#### [Task details]
Give the listing again, word for word, and let no picture into it.

#### [Input]
# # # # #

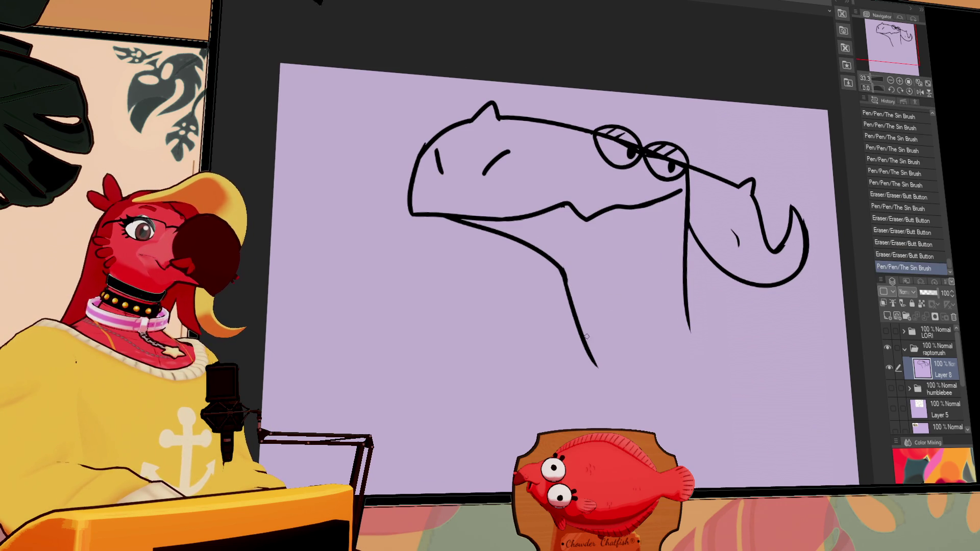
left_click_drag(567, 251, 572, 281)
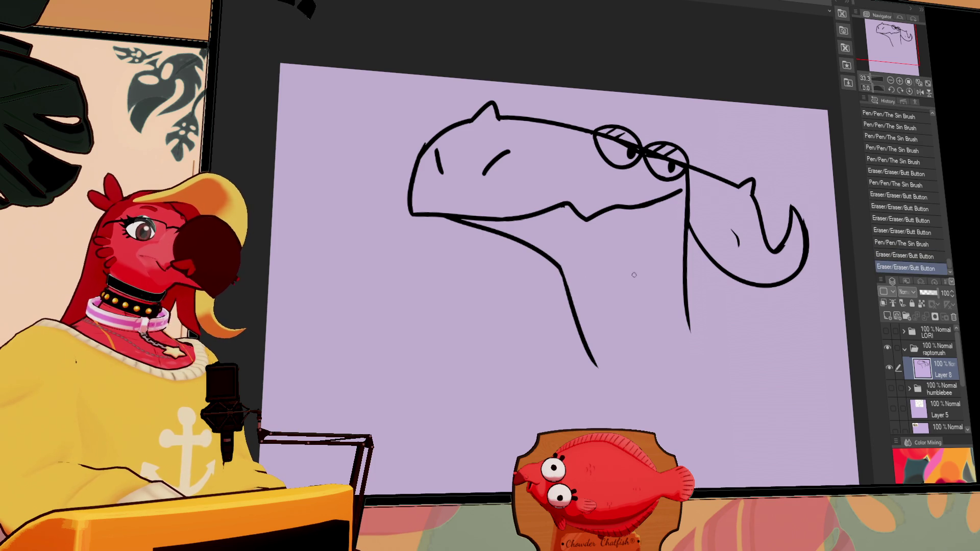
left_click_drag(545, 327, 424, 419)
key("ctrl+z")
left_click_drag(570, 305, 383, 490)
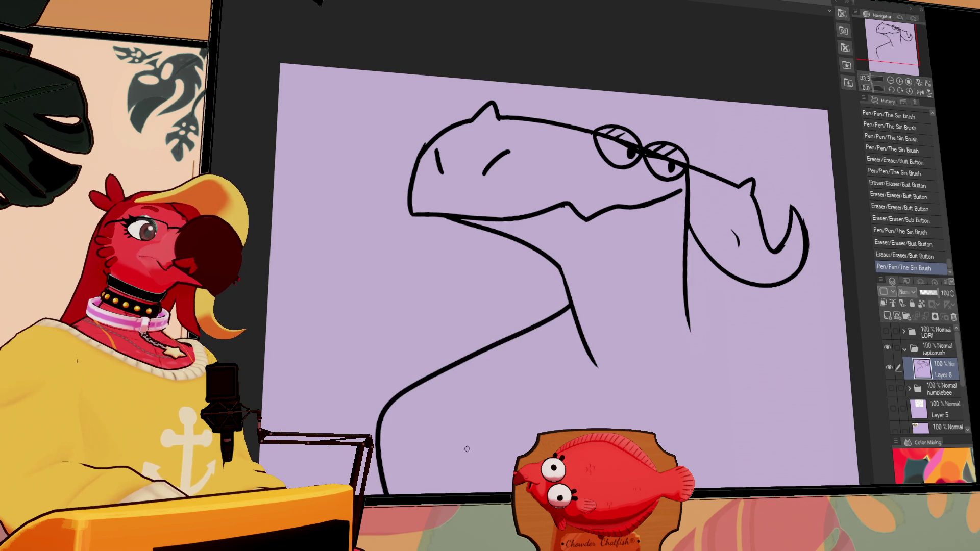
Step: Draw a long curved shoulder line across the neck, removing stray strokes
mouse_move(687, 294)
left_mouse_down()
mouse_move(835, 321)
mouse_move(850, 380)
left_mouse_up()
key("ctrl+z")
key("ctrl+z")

# # # # #

#### [Solution to this exercise]
left_click_drag(567, 251, 572, 281)
left_click_drag(545, 327, 424, 419)
key("ctrl+z")
left_click_drag(570, 305, 383, 490)
Step: Draw a long curved shoulder line across the neck, removing stray strokes
mouse_move(687, 294)
left_mouse_down()
mouse_move(835, 321)
mouse_move(850, 380)
left_mouse_up()
key("ctrl+z")
key("ctrl+z")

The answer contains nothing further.